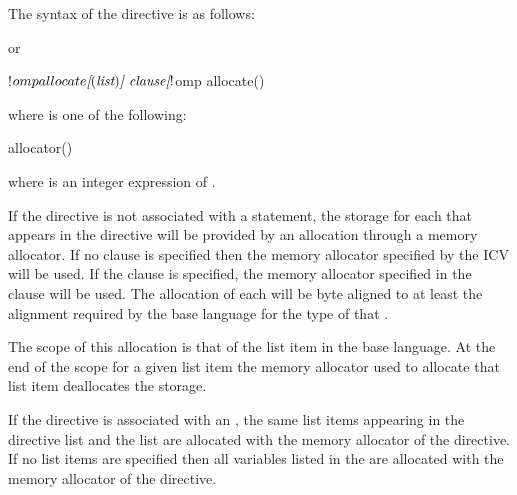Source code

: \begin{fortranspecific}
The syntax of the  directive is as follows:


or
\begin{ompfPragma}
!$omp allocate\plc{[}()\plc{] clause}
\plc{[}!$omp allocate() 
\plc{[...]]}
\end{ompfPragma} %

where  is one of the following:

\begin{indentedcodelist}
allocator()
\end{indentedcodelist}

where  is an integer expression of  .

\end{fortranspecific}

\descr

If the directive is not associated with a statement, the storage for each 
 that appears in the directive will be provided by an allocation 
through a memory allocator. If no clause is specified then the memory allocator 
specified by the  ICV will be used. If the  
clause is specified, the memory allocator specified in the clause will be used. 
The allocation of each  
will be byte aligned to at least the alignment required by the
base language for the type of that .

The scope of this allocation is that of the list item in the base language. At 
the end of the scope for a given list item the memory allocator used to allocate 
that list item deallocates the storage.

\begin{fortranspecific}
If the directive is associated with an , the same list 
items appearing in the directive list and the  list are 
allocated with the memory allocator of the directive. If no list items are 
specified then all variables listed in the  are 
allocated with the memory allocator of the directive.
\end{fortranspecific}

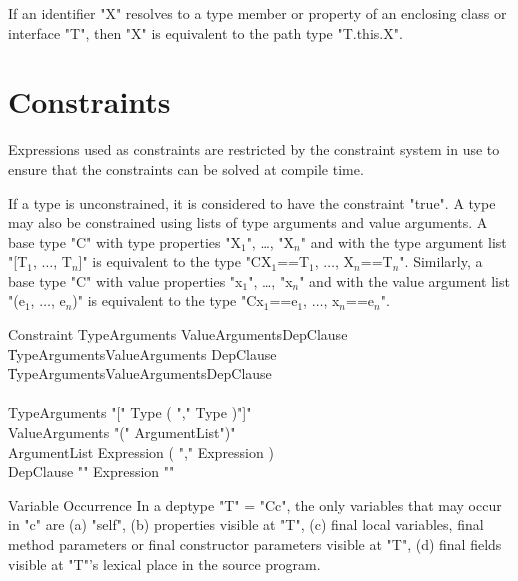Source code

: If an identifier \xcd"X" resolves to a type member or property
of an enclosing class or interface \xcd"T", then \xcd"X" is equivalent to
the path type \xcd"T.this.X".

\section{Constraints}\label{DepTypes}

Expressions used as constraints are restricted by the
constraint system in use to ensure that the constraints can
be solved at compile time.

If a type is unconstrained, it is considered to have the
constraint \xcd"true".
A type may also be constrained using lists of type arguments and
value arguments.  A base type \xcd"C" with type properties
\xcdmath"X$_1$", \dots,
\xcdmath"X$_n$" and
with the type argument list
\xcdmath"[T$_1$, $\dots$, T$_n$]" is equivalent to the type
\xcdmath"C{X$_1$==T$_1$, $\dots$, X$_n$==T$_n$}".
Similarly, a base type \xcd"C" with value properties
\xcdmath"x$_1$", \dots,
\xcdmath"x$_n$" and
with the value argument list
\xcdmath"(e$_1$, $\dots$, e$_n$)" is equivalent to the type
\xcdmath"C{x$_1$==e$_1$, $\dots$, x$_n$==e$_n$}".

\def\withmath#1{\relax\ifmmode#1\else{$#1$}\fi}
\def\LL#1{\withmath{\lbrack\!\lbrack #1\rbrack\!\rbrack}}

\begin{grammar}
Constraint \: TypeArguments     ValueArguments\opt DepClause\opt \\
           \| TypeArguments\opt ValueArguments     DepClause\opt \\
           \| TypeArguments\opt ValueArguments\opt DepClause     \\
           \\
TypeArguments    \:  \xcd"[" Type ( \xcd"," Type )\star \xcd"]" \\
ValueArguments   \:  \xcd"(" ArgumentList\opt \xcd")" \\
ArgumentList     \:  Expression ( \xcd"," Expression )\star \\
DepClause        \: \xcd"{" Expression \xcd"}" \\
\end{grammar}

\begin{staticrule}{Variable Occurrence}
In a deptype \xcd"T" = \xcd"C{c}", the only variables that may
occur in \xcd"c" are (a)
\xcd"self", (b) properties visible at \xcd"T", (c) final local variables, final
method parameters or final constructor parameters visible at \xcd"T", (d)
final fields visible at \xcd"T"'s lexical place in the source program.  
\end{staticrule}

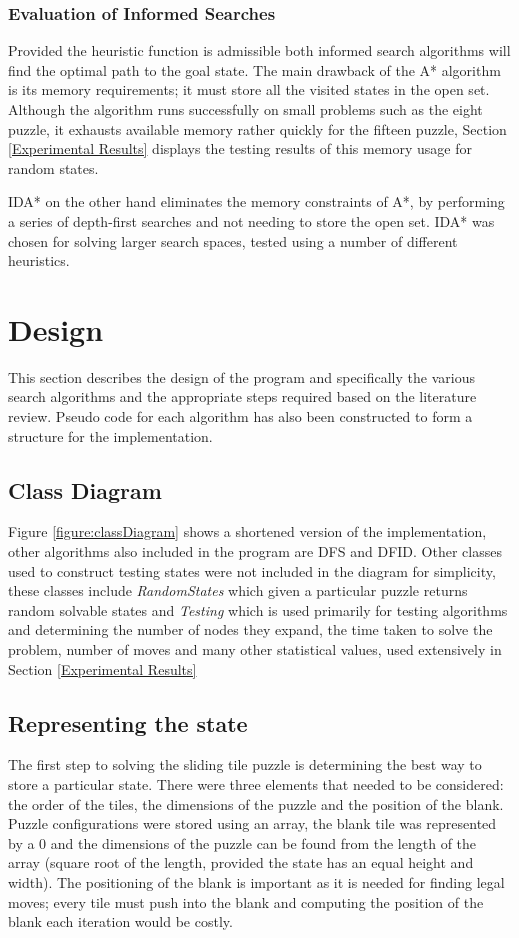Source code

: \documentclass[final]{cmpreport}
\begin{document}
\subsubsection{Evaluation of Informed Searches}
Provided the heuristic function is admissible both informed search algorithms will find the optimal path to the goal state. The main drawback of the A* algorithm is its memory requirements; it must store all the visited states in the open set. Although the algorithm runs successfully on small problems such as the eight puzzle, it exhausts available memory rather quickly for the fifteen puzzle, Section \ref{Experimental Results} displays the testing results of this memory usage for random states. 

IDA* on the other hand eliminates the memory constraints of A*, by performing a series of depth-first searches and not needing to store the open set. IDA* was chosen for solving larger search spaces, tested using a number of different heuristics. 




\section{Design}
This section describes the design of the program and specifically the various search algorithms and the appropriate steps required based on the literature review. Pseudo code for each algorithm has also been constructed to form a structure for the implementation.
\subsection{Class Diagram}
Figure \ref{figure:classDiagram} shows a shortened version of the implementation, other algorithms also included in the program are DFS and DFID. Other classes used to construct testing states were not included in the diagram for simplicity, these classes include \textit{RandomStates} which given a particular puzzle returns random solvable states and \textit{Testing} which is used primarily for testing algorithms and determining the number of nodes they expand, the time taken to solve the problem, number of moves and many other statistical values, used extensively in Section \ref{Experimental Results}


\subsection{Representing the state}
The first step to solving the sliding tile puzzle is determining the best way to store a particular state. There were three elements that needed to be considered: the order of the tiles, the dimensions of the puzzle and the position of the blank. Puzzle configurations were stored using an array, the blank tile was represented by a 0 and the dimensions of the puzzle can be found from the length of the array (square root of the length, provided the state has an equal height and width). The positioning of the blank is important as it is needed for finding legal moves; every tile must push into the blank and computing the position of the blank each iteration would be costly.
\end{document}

--

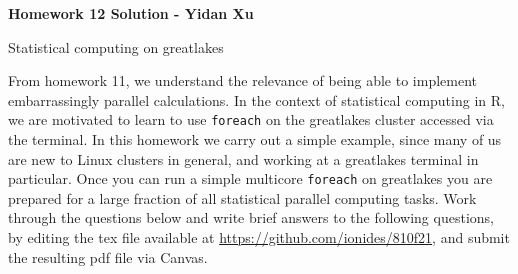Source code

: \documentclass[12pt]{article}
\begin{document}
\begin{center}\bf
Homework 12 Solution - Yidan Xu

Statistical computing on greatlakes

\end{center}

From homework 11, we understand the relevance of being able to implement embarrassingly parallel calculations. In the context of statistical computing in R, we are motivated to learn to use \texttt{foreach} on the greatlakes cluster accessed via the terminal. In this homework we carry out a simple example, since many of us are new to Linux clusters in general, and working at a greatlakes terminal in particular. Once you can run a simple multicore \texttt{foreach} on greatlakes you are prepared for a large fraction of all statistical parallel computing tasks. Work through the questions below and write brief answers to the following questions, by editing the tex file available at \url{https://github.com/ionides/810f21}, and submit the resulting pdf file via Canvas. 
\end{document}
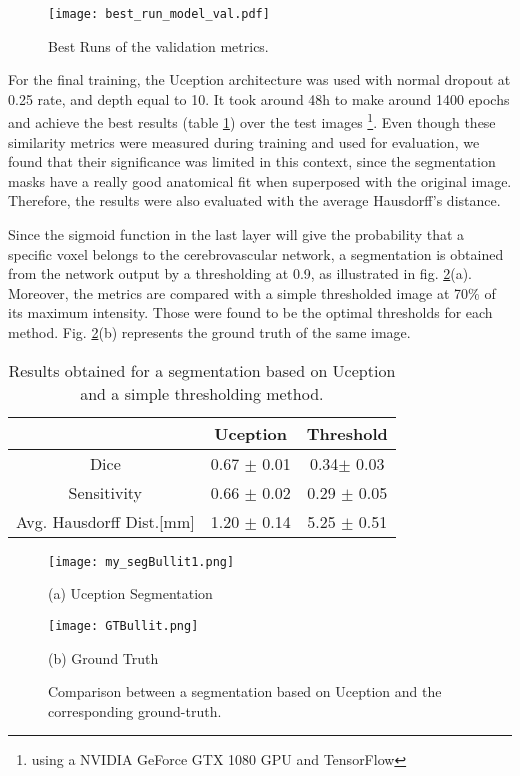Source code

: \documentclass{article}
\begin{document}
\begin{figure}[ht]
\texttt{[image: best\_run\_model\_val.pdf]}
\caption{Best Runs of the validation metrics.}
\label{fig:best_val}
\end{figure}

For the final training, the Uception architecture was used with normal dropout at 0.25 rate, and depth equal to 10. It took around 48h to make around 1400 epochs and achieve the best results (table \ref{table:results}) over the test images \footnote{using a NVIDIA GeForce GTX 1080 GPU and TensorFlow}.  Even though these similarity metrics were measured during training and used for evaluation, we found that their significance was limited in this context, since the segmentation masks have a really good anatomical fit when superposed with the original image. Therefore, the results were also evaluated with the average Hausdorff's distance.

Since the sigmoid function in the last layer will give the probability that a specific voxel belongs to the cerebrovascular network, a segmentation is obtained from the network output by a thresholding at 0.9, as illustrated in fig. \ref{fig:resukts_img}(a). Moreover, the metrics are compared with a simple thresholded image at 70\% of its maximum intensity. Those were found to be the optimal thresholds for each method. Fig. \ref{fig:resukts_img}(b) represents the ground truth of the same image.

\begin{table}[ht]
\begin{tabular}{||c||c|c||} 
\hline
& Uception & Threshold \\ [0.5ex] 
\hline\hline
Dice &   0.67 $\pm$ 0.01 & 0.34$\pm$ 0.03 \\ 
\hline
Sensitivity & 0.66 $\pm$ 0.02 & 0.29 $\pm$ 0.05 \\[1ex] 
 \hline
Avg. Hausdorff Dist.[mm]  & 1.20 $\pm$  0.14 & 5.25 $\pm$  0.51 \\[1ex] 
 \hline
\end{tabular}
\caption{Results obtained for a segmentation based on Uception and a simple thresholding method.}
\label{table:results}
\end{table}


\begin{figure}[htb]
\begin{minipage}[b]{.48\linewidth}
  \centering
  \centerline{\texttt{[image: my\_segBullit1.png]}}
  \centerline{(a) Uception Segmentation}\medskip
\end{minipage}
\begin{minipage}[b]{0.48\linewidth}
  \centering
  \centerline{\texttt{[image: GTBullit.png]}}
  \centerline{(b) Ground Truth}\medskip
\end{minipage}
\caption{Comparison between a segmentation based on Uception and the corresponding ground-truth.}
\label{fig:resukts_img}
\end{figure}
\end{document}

--

▶ [Required work]: Filter the records above and copy every line that contains the word "staticrule".

▶ [Response]:
\begin{staticrule}{Variable Occurrence}
\end{staticrule}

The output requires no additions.